EXCERPT PROVIDED =>
== Segment start ==
Vesicle Induced Receptor Sequestration: Mechanisms behind Extracellular Vesicle‐Based Protein Signaling

Extracellular vesicles (EVs) are fundamental for proper physiological functioning of multicellular organisms. By shuttling nucleic acids and proteins between cells, EVs regulate a plethora of cellular processes, especially those involved in immune signalling. However, the mechanistic understanding concerning the biophysical principles underlying EV‐based communication is still incomplete. Towards holistic understanding, particular mechanisms explaining why and when cells apply EV‐based communication and how protein‐based signalling is promoted by EV surfaces are sought. Here, the authors study vesicle‐induced receptor sequestration (VIRS) as a universal mechanism augmenting the signalling potency of proteins presented on EV‐membranes. By bottom‐up reconstitution of synthetic EVs, the authors show that immobilization of the receptor ligands FasL and RANK on EV‐like vesicles, increases their signalling potential by more than 100‐fold compared to their soluble forms. Moreover, the authors perform diffusion simulations within immunological synapses to compare receptor activation between soluble and EV‐presented proteins. By this the authors propose vesicle‐triggered local clustering of membrane receptors as the principle structural mechanism underlying EV‐based protein presentation. The authors conclude that EVs act as extracellular templates promoting the local aggregation of membrane receptors at the EV contact site, thereby fostering inter‐protein interactions. The results uncover a potentially universal mechanism explaining the unique structural profit of EV‐based intercellular signalling.
== Segment end ==
DATASET EXCERPT =>
== Segment start ==
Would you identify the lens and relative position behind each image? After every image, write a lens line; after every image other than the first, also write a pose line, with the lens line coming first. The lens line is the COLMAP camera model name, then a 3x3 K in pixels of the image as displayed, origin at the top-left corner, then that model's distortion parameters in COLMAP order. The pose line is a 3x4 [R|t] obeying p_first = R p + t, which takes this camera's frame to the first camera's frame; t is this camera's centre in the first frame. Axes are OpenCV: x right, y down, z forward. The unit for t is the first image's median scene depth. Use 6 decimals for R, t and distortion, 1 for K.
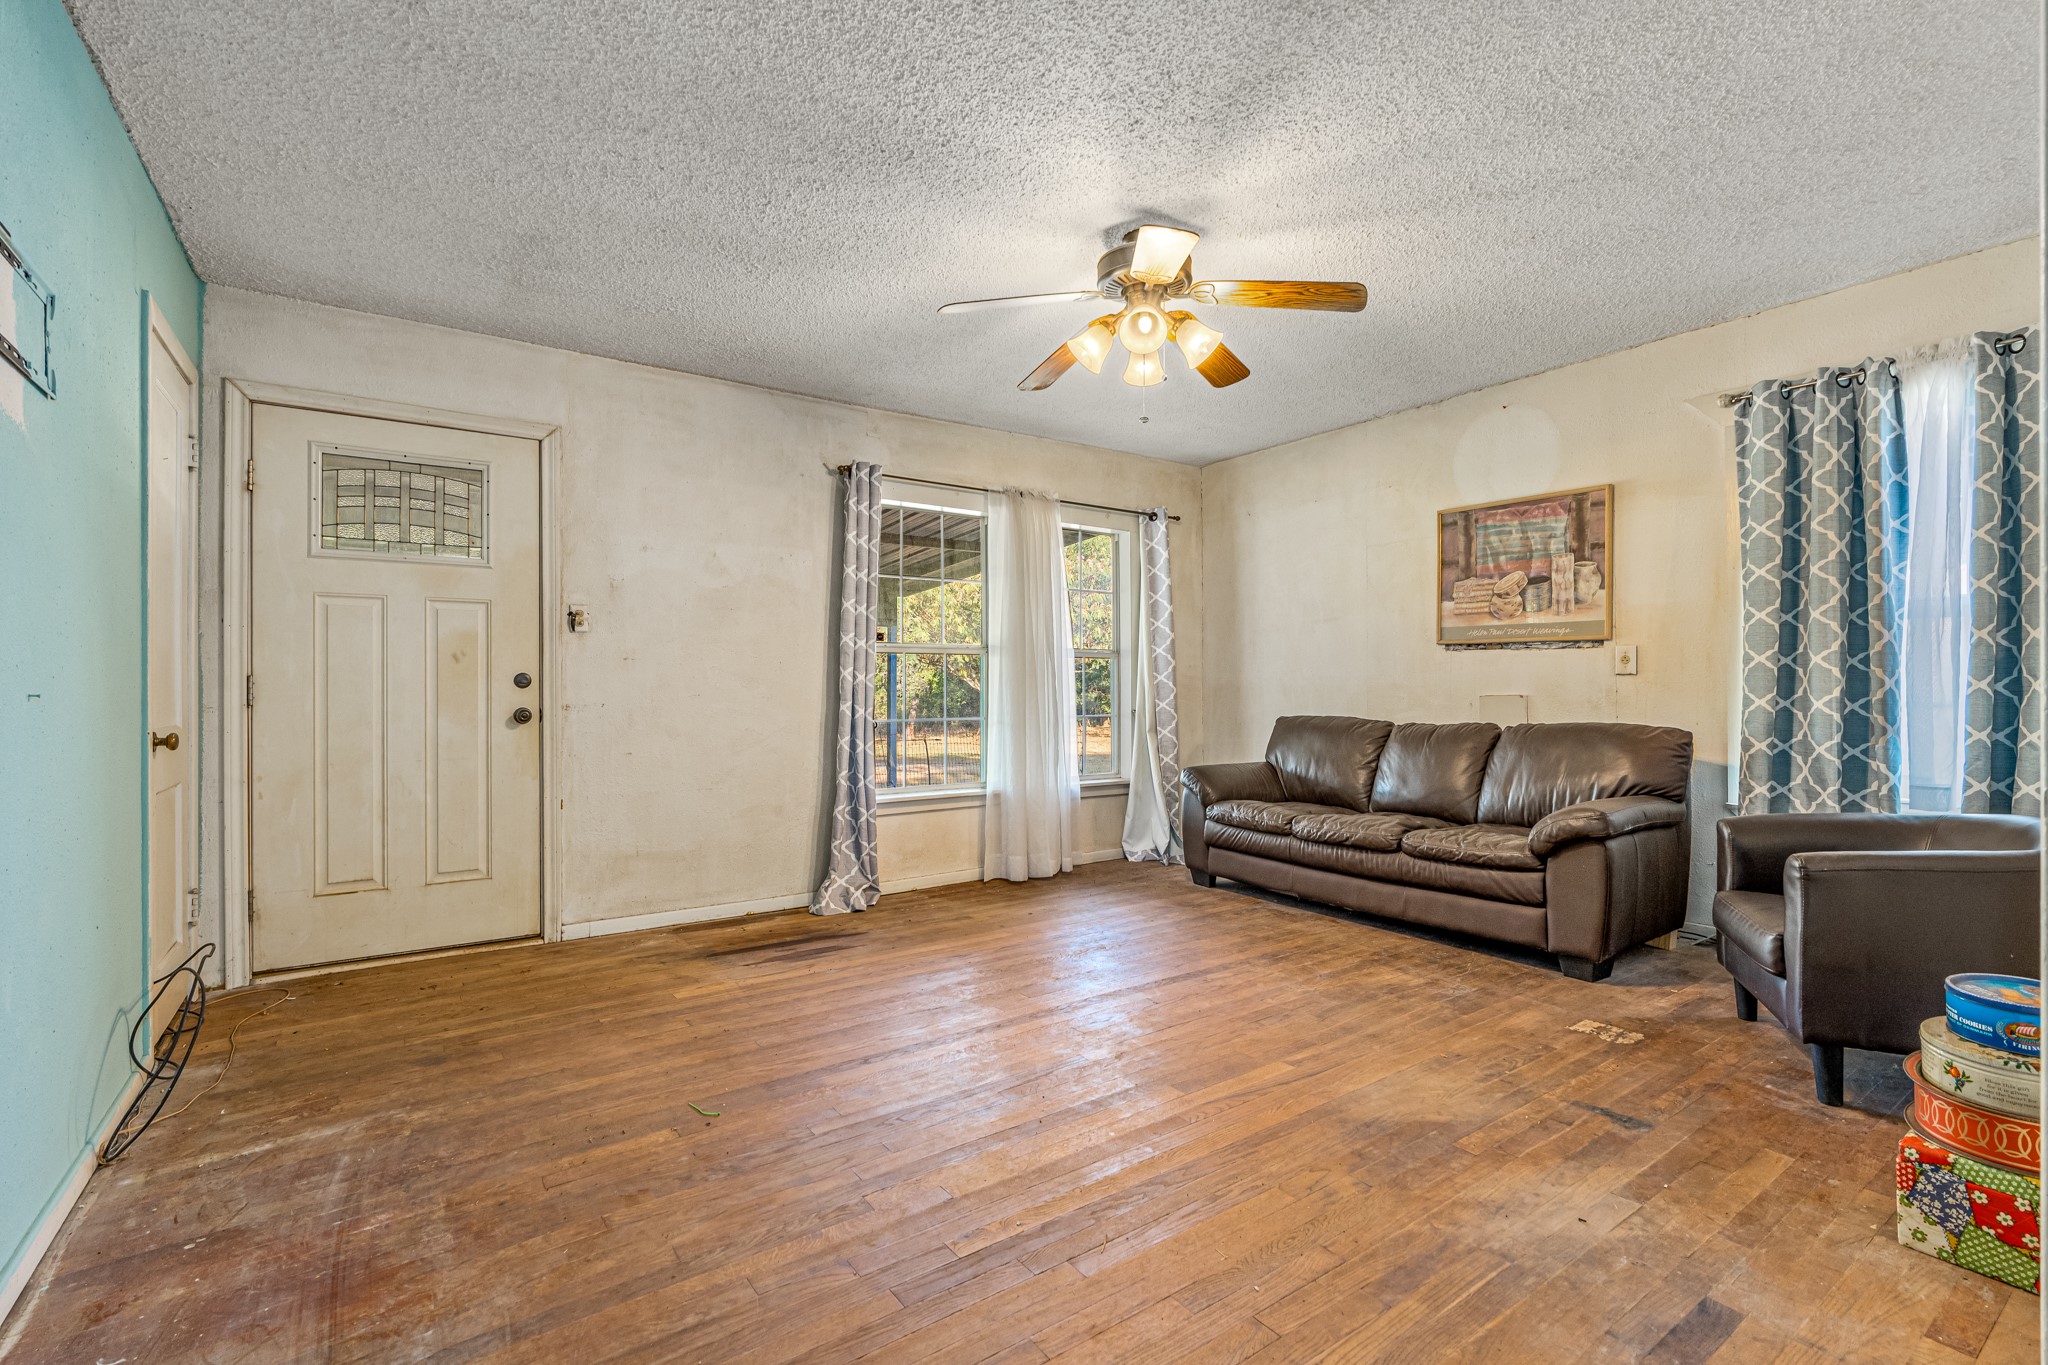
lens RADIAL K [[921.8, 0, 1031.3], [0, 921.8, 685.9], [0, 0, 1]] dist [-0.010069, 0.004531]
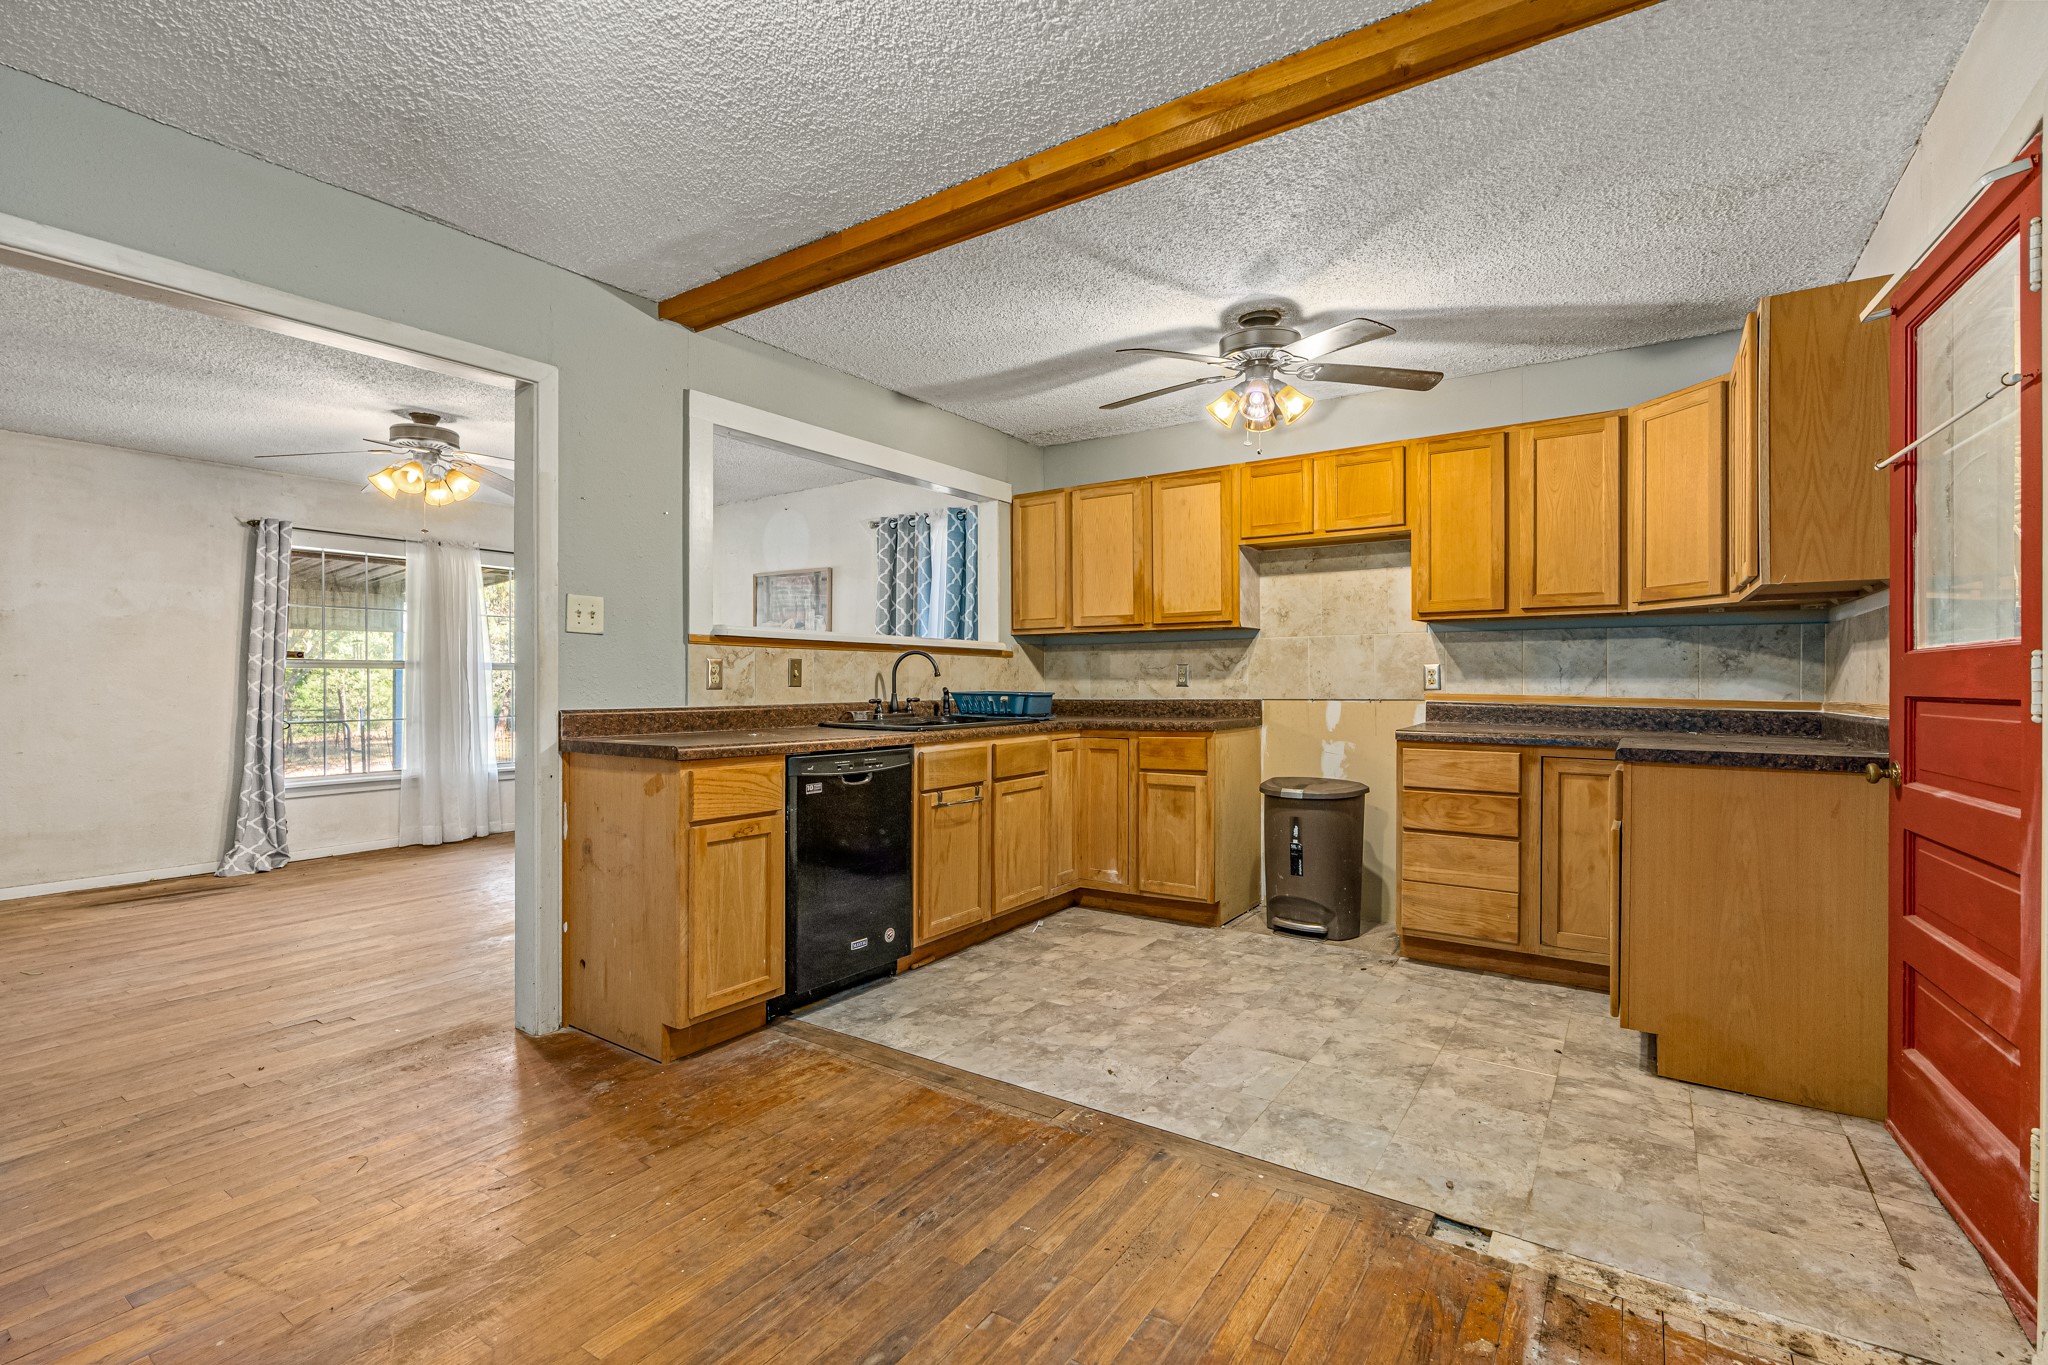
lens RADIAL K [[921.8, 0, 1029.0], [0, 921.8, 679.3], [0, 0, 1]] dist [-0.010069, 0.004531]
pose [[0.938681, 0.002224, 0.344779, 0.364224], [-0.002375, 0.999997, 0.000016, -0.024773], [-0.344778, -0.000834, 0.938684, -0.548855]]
== Segment end ==
ACTIVITY LIST =>
**A.** Answer these questions from the abstract on vesicle-induced receptor sequestration, one per line:
(i) Which two receptor ligands did the authors immobilize on EV-like vesicles?
(ii) By how much did that immobilization raise their signaling potential compared with their soluble forms?
(iii) Where did the authors run their diffusion simulations?
**B.** Summarize the abstract on vesicle-induced receptor sequestration in two sentences.
The data that comes after the abstract is separate material and has no connection to it.

ANSWERS GIVEN =>
**A.**
(i) FasL and RANK.
(ii) By more than 100-fold.
(iii) Within immunological synapses.

**B.** The authors propose vesicle-induced receptor sequestration as a universal mechanism that boosts the signaling potency of proteins presented on extracellular vesicle membranes. Using synthetic EVs and diffusion simulations, they show that immobilizing FasL and RANK on EV-like vesicles raises signaling potential more than 100-fold over the soluble forms, and they conclude that EVs serve as templates that cluster membrane receptors at the contact site.